Kill Devil Hill Presents: Leftovers
Participating artists; Lillian Gerson, Rachel Steinberg, Ben Hall and Dave Whelan
Reception: Tuesday, March 2nd, 6:00 - 10:00 PM
170 Franklin St. Brooklyn, NY.Each of the works in Leftovers concerns itself with the transformation of twice displaced debris, displaced once from its original function and again from its discarded setting. Through castoff materials, both industrial and domestic, the artists allude to the potential of the forgotten. At times infused with social commentary, the works envision a future both threatening and hopeful. The artists breath new life into found objects, commonplace materials, and lost landscapes.
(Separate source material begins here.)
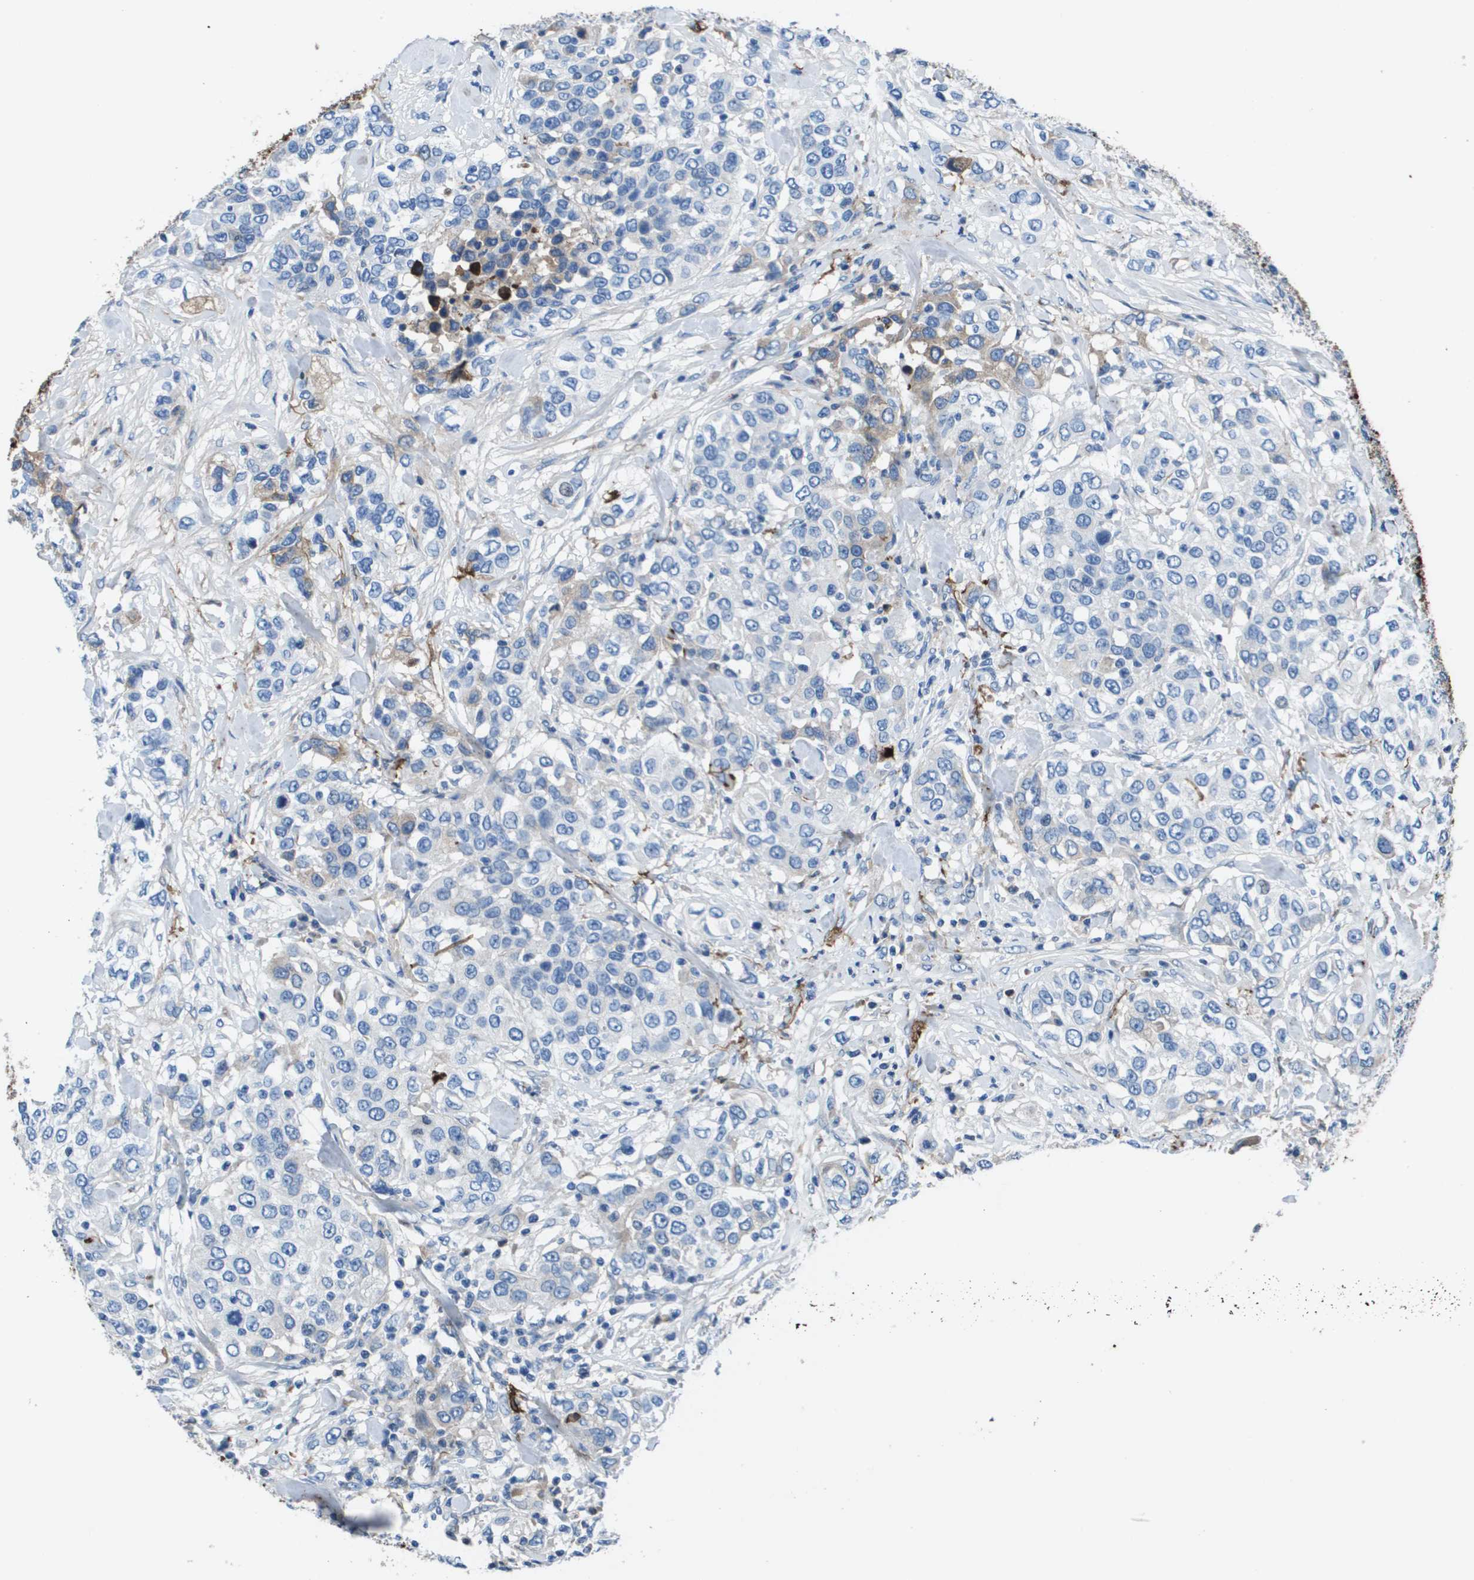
{"staining": {"intensity": "negative", "quantity": "none", "location": "none"}, "tissue": "urothelial cancer", "cell_type": "Tumor cells", "image_type": "cancer", "snomed": [{"axis": "morphology", "description": "Urothelial carcinoma, High grade"}, {"axis": "topography", "description": "Urinary bladder"}], "caption": "A photomicrograph of human high-grade urothelial carcinoma is negative for staining in tumor cells.", "gene": "VTN", "patient": {"sex": "female", "age": 80}}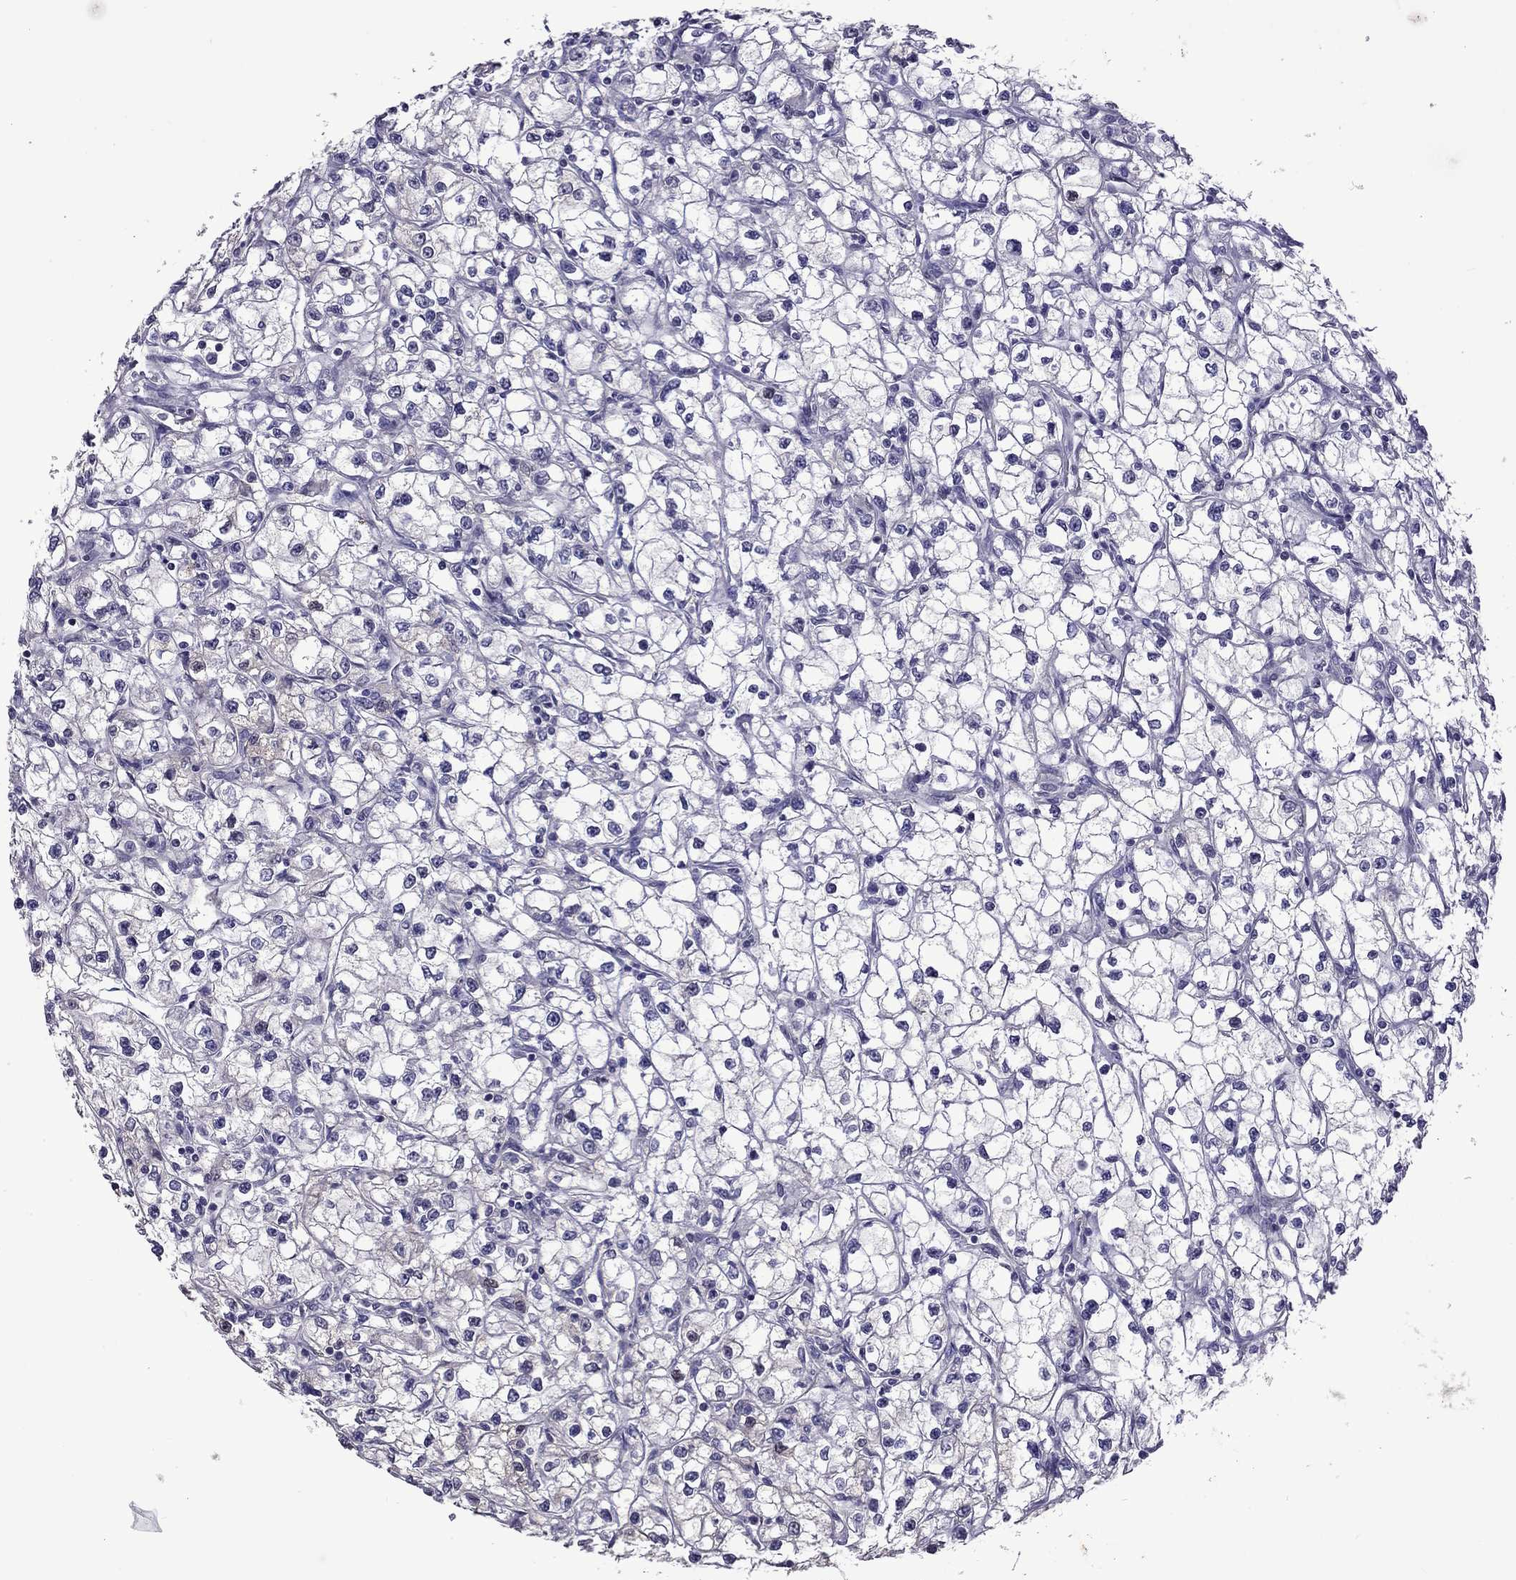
{"staining": {"intensity": "negative", "quantity": "none", "location": "none"}, "tissue": "renal cancer", "cell_type": "Tumor cells", "image_type": "cancer", "snomed": [{"axis": "morphology", "description": "Adenocarcinoma, NOS"}, {"axis": "topography", "description": "Kidney"}], "caption": "This is a image of IHC staining of adenocarcinoma (renal), which shows no positivity in tumor cells.", "gene": "FEZ1", "patient": {"sex": "male", "age": 67}}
Recently Gerson's work has been concerned with methods of display and information distribution. She often deals with the language of institutional authority, especially as employed by museums. Display cases, vitrines, shelving, detailed labeling, and lighting all create a platform for what we understand to be reality. Gerson mixes this clinical language with information that may or may not be true, data that is unbelievable or wholly invented. For Leftovers, Gerson has physically fused the real and the invented. These meticulous hybrids allows the viewer to intimately know and understand the minute and banal.
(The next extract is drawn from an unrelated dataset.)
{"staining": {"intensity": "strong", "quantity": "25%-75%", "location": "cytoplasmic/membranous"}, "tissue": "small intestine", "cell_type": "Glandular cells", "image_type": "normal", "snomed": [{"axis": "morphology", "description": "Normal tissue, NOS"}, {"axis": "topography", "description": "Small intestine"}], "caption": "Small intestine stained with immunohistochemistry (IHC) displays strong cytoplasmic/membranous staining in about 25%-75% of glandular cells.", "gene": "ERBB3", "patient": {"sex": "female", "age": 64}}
"I trust the spiritual, dream-like haze, the delusion that lingers after disaster: a mixture of hope, idealism and nihilism." Here, Dave Whelan exhibits photographs from his latest site-specific painting. Hidden along Boston's rocky coast are the remains of several WW2 military bunkers. Once an outpost for young soldiers searching for German submarines, these bunkers are now frequented by teenage vandals, summer sweet hearts and dreamers alike. Whelan's paintings wait patiently for the next explorer to arrive.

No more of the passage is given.